__Problem to solve__: From the line with "File with SSH|500](images/thm-linux-privesc/using-key-file.png)" to the line with "We see that", retype every line exactly, including those two, and leave out the rest of the data below.

* * *

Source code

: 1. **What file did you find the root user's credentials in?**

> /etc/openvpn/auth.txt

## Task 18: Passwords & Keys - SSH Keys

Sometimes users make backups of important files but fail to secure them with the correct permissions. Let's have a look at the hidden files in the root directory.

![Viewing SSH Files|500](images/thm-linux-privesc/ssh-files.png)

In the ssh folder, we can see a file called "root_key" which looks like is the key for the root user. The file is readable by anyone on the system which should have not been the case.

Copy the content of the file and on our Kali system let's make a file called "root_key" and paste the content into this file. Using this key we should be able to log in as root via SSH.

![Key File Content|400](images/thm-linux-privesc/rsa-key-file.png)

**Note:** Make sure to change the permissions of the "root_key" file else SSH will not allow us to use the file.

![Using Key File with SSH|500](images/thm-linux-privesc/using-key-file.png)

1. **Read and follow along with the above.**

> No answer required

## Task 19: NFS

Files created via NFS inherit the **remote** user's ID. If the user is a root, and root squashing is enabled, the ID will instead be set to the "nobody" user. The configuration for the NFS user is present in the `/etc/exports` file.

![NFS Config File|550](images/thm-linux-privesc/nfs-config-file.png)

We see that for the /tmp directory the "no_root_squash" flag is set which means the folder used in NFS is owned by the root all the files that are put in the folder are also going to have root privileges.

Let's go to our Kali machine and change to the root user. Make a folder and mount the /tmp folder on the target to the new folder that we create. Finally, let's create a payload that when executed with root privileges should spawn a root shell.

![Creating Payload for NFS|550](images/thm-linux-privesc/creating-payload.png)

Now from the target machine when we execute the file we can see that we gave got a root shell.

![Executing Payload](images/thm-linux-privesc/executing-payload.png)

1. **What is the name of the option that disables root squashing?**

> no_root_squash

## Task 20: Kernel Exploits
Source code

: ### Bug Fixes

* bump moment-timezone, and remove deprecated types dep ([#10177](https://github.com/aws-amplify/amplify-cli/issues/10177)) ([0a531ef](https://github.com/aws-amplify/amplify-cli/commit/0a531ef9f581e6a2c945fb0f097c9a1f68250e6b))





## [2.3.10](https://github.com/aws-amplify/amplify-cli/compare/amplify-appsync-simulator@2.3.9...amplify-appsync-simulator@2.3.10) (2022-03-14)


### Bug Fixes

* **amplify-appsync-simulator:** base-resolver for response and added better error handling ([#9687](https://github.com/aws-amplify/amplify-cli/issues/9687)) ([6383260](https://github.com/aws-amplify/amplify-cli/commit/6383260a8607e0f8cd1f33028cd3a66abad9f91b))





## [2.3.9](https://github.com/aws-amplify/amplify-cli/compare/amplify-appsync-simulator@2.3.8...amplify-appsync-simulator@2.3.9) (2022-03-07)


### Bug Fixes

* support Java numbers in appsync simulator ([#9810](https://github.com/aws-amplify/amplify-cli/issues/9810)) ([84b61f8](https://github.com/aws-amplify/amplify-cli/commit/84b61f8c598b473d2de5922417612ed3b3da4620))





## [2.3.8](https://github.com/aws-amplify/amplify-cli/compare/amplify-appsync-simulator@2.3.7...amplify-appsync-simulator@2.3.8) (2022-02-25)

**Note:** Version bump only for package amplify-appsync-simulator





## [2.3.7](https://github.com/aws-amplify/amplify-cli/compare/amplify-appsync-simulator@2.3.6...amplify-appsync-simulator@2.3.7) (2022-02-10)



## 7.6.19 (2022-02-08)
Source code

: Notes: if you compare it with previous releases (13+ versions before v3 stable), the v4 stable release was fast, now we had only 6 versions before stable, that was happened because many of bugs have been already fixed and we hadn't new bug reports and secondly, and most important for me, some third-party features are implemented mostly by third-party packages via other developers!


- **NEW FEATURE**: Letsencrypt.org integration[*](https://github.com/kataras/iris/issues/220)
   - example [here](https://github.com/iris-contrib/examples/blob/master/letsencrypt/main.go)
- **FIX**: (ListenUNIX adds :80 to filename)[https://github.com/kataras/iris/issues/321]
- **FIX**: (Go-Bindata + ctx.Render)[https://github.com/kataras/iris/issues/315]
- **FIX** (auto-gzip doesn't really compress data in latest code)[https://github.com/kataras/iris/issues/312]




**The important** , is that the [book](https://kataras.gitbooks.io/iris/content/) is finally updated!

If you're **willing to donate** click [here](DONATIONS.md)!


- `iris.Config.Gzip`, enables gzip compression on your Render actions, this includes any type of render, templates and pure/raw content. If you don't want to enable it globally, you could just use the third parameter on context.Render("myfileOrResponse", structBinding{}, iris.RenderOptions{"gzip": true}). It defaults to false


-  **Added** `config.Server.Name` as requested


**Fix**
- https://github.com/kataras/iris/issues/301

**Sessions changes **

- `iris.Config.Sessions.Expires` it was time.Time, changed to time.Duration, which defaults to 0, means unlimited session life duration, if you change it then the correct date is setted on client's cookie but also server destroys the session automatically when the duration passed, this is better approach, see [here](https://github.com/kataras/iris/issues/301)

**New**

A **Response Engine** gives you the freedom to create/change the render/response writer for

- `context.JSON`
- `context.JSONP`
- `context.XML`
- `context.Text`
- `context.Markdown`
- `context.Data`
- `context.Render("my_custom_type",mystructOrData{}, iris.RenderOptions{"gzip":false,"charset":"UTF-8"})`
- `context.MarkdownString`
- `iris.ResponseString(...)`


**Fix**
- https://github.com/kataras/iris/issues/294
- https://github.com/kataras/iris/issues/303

* * *

__Reply__:
![Using Key File with SSH|500](images/thm-linux-privesc/using-key-file.png)

1. **Read and follow along with the above.**

> No answer required

## Task 19: NFS

Files created via NFS inherit the **remote** user's ID. If the user is a root, and root squashing is enabled, the ID will instead be set to the "nobody" user. The configuration for the NFS user is present in the `/etc/exports` file.

![NFS Config File|550](images/thm-linux-privesc/nfs-config-file.png)

We see that for the /tmp directory the "no_root_squash" flag is set which means the folder used in NFS is owned by the root all the files that are put in the folder are also going to have root privileges.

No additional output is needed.